(ACTION ITEM): Tell me how many lines in the data below hold the string "peste", and say nothing else.
==== INPUT DATA
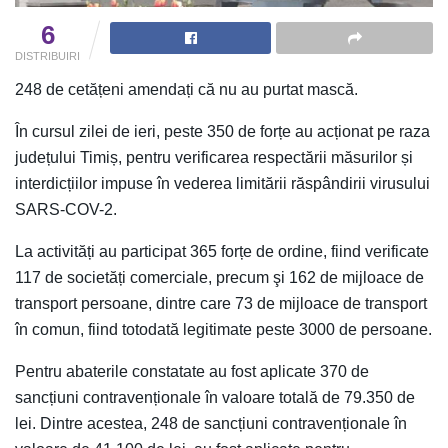
6
DISTRIBUIRI
248 de cetățeni amendați că nu au purtat mască.
În cursul zilei de ieri, peste 350 de forțe au acționat pe raza
județului Timiș, pentru verificarea respectării măsurilor și
interdicțiilor impuse în vederea limitării răspândirii virusului
SARS-COV-2.
La activități au participat 365 forțe de ordine, fiind verificate
117 de societăți comerciale, precum şi 162 de mijloace de
transport persoane, dintre care 73 de mijloace de transport
în comun, fiind totodată legitimate peste 3000 de persoane.
Pentru abaterile constatate au fost aplicate 370 de
sancțiuni contravenționale în valoare totală de 79.350 de
lei. Dintre acestea, 248 de sancțiuni contravenționale în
========
(COMPLETED EXERCISE): 2